Early adopters illustrate the tangible upside of this shift. South Korea’s eyewear brand Gentle Monster leveraged LLM‑driven insights to fine‑tune Google Performance Max campaigns, delivering a 17% lift in click‑through rates, over 14% higher conversion rates, and a 39% boost in return on ad spend. Industrial supplier MSC Industrial reported a staggering 45% revenue increase and a 758% incremental ROAS within a month of applying AI‑centric optimizations. These results underscore that brands that shape the semantic signals feeding AI models can capture a larger share of the pre‑purchase conversation, translating into measurable performance gains.
For the broader ecosystem, GEM signals a strategic inflection point for both advertisers and retailers.
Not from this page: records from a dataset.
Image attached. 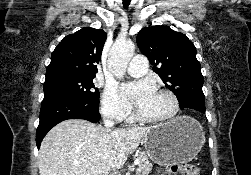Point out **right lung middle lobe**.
<instances>
[{"label": "right lung middle lobe", "mask_w": 251, "mask_h": 175, "mask_svg": "<svg viewBox=\"0 0 251 175\" xmlns=\"http://www.w3.org/2000/svg\"><path fill=\"white\" fill-rule=\"evenodd\" d=\"M94 77L69 75L46 77L44 94L55 91L68 93L84 99L99 97V91L93 84Z\"/></svg>", "instance_id": "1"}]
</instances>
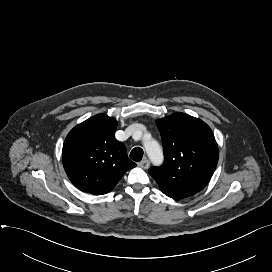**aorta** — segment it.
<instances>
[{"label":"aorta","mask_w":272,"mask_h":272,"mask_svg":"<svg viewBox=\"0 0 272 272\" xmlns=\"http://www.w3.org/2000/svg\"><path fill=\"white\" fill-rule=\"evenodd\" d=\"M144 147L148 157L154 164H160L163 161V151L156 140H145Z\"/></svg>","instance_id":"aorta-1"}]
</instances>
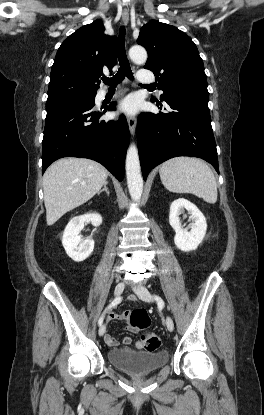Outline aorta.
I'll use <instances>...</instances> for the list:
<instances>
[{"label":"aorta","mask_w":264,"mask_h":415,"mask_svg":"<svg viewBox=\"0 0 264 415\" xmlns=\"http://www.w3.org/2000/svg\"><path fill=\"white\" fill-rule=\"evenodd\" d=\"M129 56L135 63H144L147 60V52L141 46H133L129 50ZM127 185L132 200L139 201L143 192V179L137 147L131 144L126 155Z\"/></svg>","instance_id":"aorta-1"}]
</instances>
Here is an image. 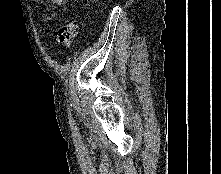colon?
<instances>
[{"mask_svg":"<svg viewBox=\"0 0 221 174\" xmlns=\"http://www.w3.org/2000/svg\"><path fill=\"white\" fill-rule=\"evenodd\" d=\"M78 24L74 19L65 20L55 32L54 39L61 46L68 47L77 34Z\"/></svg>","mask_w":221,"mask_h":174,"instance_id":"obj_1","label":"colon"}]
</instances>
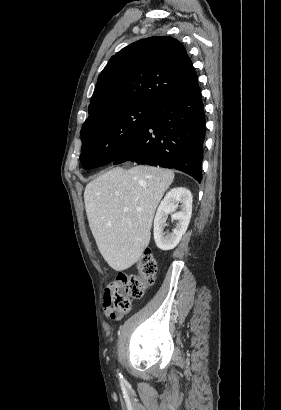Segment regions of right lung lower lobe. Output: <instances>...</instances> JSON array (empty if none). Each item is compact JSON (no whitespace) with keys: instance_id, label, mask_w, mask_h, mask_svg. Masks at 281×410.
Masks as SVG:
<instances>
[{"instance_id":"98d812e1","label":"right lung lower lobe","mask_w":281,"mask_h":410,"mask_svg":"<svg viewBox=\"0 0 281 410\" xmlns=\"http://www.w3.org/2000/svg\"><path fill=\"white\" fill-rule=\"evenodd\" d=\"M205 114L200 87L162 101L134 141L112 162L134 161L183 171L202 180Z\"/></svg>"}]
</instances>
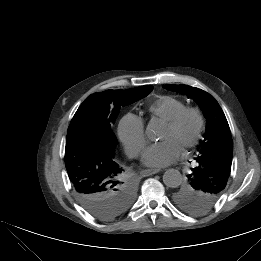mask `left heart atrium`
<instances>
[{
    "mask_svg": "<svg viewBox=\"0 0 261 261\" xmlns=\"http://www.w3.org/2000/svg\"><path fill=\"white\" fill-rule=\"evenodd\" d=\"M182 147L173 138L150 145L143 154V162L150 167H165L179 158Z\"/></svg>",
    "mask_w": 261,
    "mask_h": 261,
    "instance_id": "left-heart-atrium-1",
    "label": "left heart atrium"
}]
</instances>
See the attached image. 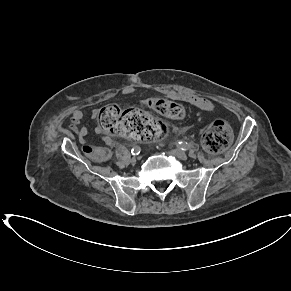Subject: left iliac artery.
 <instances>
[{
	"mask_svg": "<svg viewBox=\"0 0 291 291\" xmlns=\"http://www.w3.org/2000/svg\"><path fill=\"white\" fill-rule=\"evenodd\" d=\"M177 146L181 148L182 150H188L189 149V144L184 141H179Z\"/></svg>",
	"mask_w": 291,
	"mask_h": 291,
	"instance_id": "obj_1",
	"label": "left iliac artery"
}]
</instances>
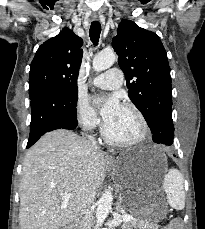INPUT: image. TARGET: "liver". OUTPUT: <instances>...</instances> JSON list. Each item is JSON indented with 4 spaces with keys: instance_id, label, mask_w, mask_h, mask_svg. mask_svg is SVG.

Retail media networks, which have thrived on controlling the conversion layer, must evolve to embed AI discovery capabilities within their own platforms or risk ceding relevance to brand‑owned AI footprints. Meanwhile, marketers will need to invest in structured, machine‑readable content, continuous model training, and metrics like Share of Model to gauge their influence on AI‑generated recommendations. As AI increasingly mediates consumer choice, the brands that master GEM will not only win the digital shelf but also the AI‑driven shortlist that precedes it, redefining the economics of retail advertising.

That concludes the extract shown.